Interesting Data Science Application: Steganography

The Art and Science of Encrypting, Embedding and Hiding Messages in Pictures and Videos.

This is related to data encryption and security. Imagine that you need to transmit the details of a patent or a confidential financial transaction over the Internet. There are three critical issues:

  • Making sure the message is not captured by a third party, and decrypted
  • Making sure no third party can identify who sent the message
  • Making sure no third party can identify the recipient

Having the message encrypted is a first step, but it might not guarantee high security. Steganography is about using mechanisms to hide a confidential message (e.g. a scanned document such as a contract) into an image, a video, an executable file or some other outlets. Combined with encryption, it is an efficient way to transmit confidential or classified documents without raising suspicion.

      File:Steganography original.png

Image of a cat embedded (and invisible) into the tree image

Here we describe a statistical technology to leverage 24-bit images (bitmaps such as Windows BMP images) to achieve this goal. Steganography, to hide information into the lower bits of a digital image, has been in use for more than 30 years. Here we describe a more advanced, statistical technique that should make staganalysis (reverse engineering staganography) more difficult: in other words, safer for the user.

While we focus here on the widespread BMP image format, our technique can be used with other loss-less image formats. It even works with compressed images, as long as information loss is minimal. 

A bit of reverse engineering science

The BMP image format created by Microsoft is one of the best formats to use for steganography. The format is open source and public source code is available to produce BMP images. Yet there are so many variants and parameters that it might be easier to reverse-engineer this format, rather than spend hours reading hundreds of pages of documentation to figure out how it works. In a nutshell, this 24-bit format is the easiest to work with: it consists of a 54 bits header, followed by the bitmap itself. Each pixel has four components: RGB (red, green, blue channels) values, and the alpha channel (you can ignore it). Thus it takes 4 bytes to store each pixel.

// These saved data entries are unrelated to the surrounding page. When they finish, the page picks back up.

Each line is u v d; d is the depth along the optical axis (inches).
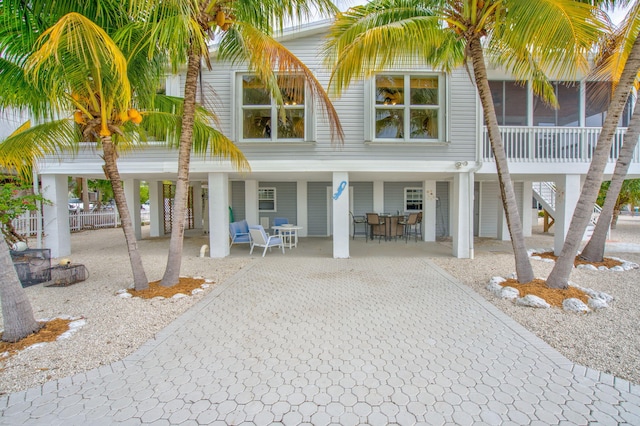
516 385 104.0
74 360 121.3
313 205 504.1
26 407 94.6
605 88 351.3
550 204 521.0
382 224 447.5
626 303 179.8
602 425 85.8
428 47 215.2
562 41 153.1
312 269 276.7
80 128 215.5
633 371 111.2
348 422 87.5
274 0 194.2
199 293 206.2
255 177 403.5
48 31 121.1
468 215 320.5
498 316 163.8
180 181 215.5
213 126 314.5
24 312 139.9
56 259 327.0
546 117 380.8
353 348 130.8
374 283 230.8
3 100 183.3
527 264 206.2
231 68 312.7
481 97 204.8
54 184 331.6
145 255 355.6
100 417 90.2
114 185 199.3
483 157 327.3
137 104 215.0
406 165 313.6
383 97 315.6
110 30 176.2
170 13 163.6
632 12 189.2
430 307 178.9
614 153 323.6
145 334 145.2
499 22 185.8
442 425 86.2
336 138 314.3
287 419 89.0
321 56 311.4
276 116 316.5
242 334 145.2
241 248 398.0
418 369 114.3
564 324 151.9
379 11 208.8
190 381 107.9
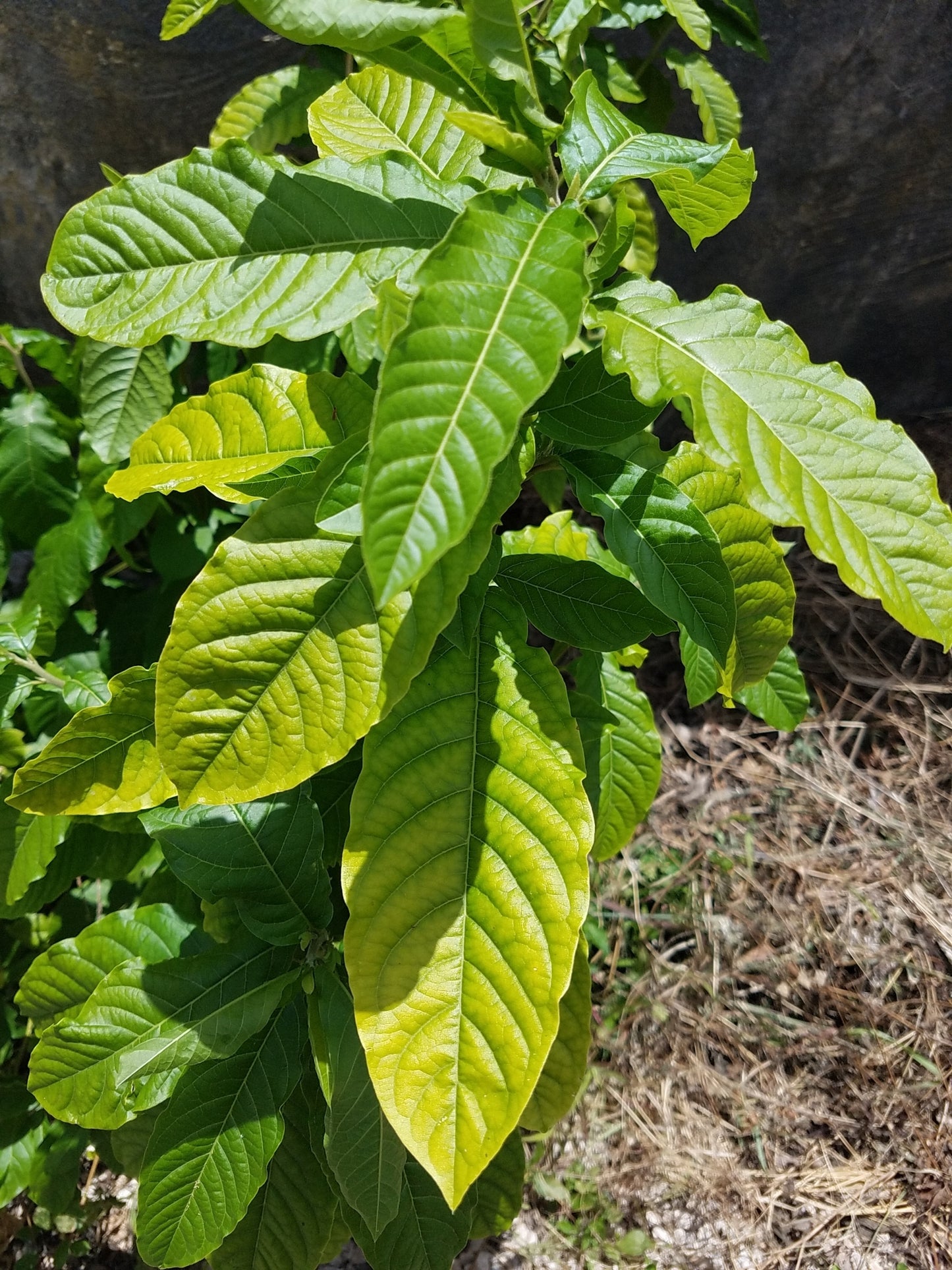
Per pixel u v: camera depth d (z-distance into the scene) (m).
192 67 2.46
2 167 2.63
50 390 2.31
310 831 1.34
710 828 2.99
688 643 1.37
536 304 0.77
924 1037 2.58
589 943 2.72
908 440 0.92
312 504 1.00
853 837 2.95
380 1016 1.02
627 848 2.94
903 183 2.91
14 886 1.62
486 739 1.10
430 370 0.70
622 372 0.96
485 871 1.06
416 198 1.06
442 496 0.65
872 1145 2.46
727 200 1.10
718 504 1.33
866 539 0.88
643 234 2.09
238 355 2.32
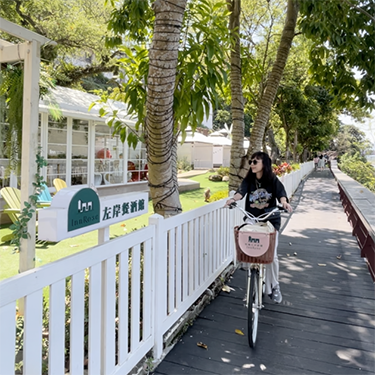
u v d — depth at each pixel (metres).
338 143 53.47
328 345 2.88
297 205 10.90
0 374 1.32
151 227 2.50
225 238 4.39
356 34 5.14
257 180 3.34
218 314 3.42
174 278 2.98
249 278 2.96
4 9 8.65
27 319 1.45
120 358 2.16
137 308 2.35
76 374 1.78
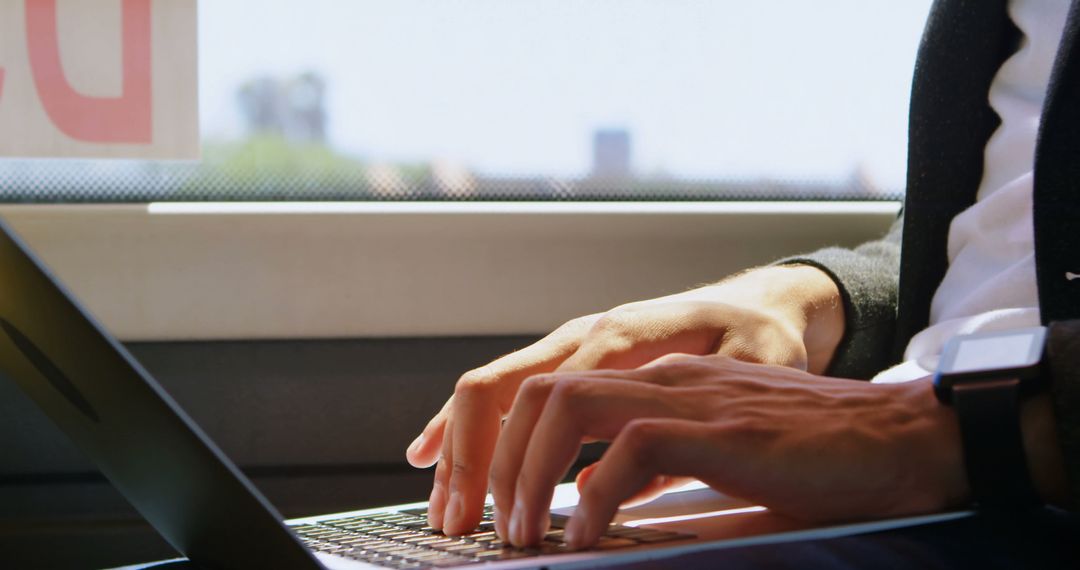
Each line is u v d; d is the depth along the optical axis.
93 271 0.89
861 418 0.46
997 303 0.68
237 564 0.42
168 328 0.91
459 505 0.52
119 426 0.38
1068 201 0.56
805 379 0.50
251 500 0.38
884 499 0.45
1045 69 0.73
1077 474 0.42
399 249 0.94
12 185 0.89
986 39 0.76
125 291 0.90
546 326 0.97
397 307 0.94
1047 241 0.56
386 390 0.91
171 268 0.91
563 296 0.97
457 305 0.95
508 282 0.96
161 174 0.91
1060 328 0.45
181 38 0.89
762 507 0.47
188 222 0.90
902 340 0.77
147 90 0.89
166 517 0.42
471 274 0.95
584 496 0.43
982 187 0.77
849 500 0.44
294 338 0.93
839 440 0.45
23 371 0.40
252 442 0.88
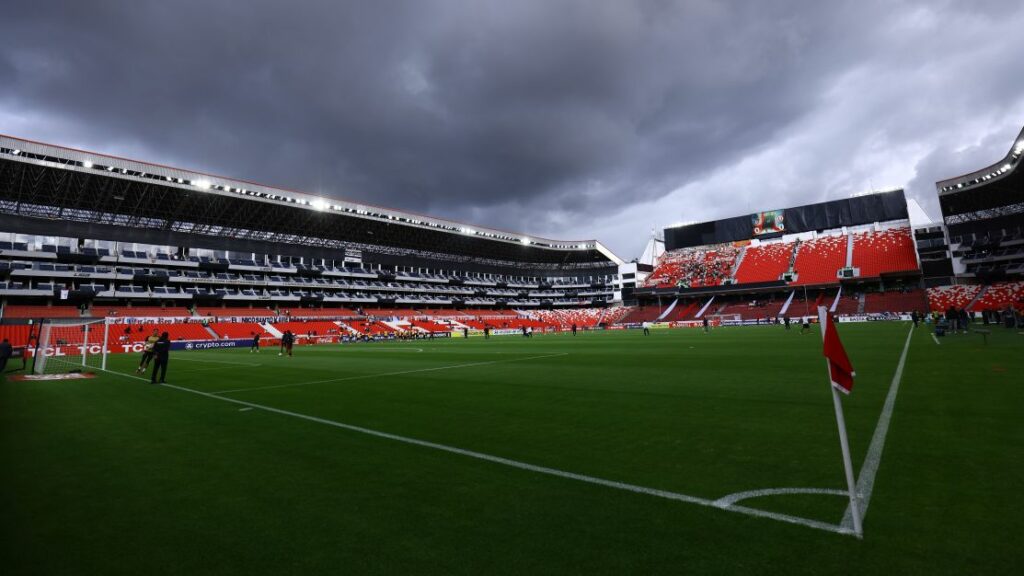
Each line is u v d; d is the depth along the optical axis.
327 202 57.78
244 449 5.81
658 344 26.70
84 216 49.69
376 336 55.16
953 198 51.81
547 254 93.75
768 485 4.00
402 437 6.29
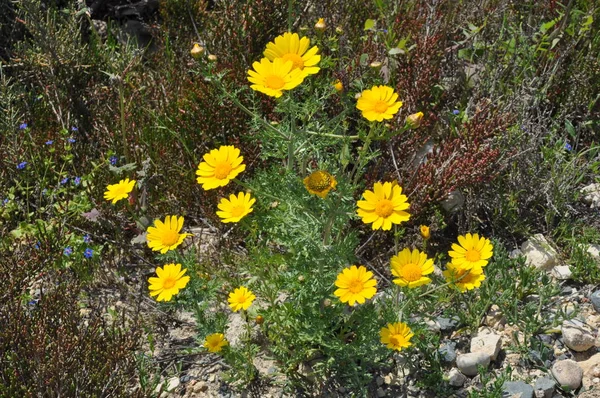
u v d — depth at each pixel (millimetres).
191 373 1188
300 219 1090
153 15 1887
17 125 1581
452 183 1348
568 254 1336
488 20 1651
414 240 1353
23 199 1483
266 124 1072
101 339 1155
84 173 1503
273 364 1179
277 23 1596
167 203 1438
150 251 1365
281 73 1016
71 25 1699
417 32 1590
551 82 1551
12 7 1817
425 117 1476
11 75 1738
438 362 1146
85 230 1410
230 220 1040
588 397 1109
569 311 1229
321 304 1127
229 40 1573
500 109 1462
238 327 1229
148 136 1505
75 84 1667
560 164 1424
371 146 1457
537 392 1115
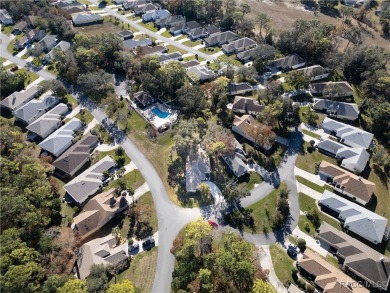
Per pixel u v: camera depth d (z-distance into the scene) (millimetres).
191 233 85812
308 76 148000
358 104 136000
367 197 101750
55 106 139750
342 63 156500
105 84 146125
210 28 188375
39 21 191750
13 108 139750
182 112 136750
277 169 114062
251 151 119312
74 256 89250
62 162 113938
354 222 94750
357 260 85375
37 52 170000
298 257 89875
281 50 172125
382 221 94000
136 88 149875
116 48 165000
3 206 89938
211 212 101625
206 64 164000
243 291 78562
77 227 94938
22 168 104938
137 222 99000
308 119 131125
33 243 88625
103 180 111000
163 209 102500
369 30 192000
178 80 143375
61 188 109750
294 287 82062
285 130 127875
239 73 148375
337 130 124312
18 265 78500
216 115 134125
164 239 94812
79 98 146250
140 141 125438
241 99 135125
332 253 90750
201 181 109125
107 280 81875
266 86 146000
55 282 75562
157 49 173000
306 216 99875
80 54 154375
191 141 114188
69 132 126438
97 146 123938
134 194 106750
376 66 147125
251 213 100688
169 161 116562
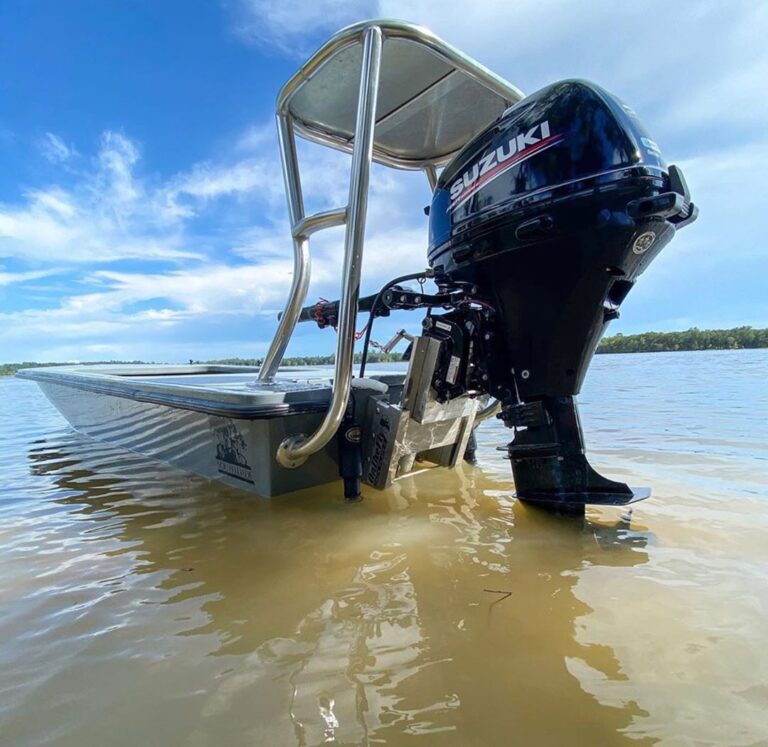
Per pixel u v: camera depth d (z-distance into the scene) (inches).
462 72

Click here for detailed C code about 24-bit BMP images. One way to reverse-engineer this format is to produce a blank image, add one pixel (say purple - that is 50% Red, 50% Blue, 0% Green), change the color of the pixel, then change the location of the pixel, to see how the BMP binary code changes. That's how the author of this article figured out how the 256-color BMP format (also know as the 8-bit BMP format) works. Here, not only the 24-bit is easier to understand, it is also more flexible and useful for steganography.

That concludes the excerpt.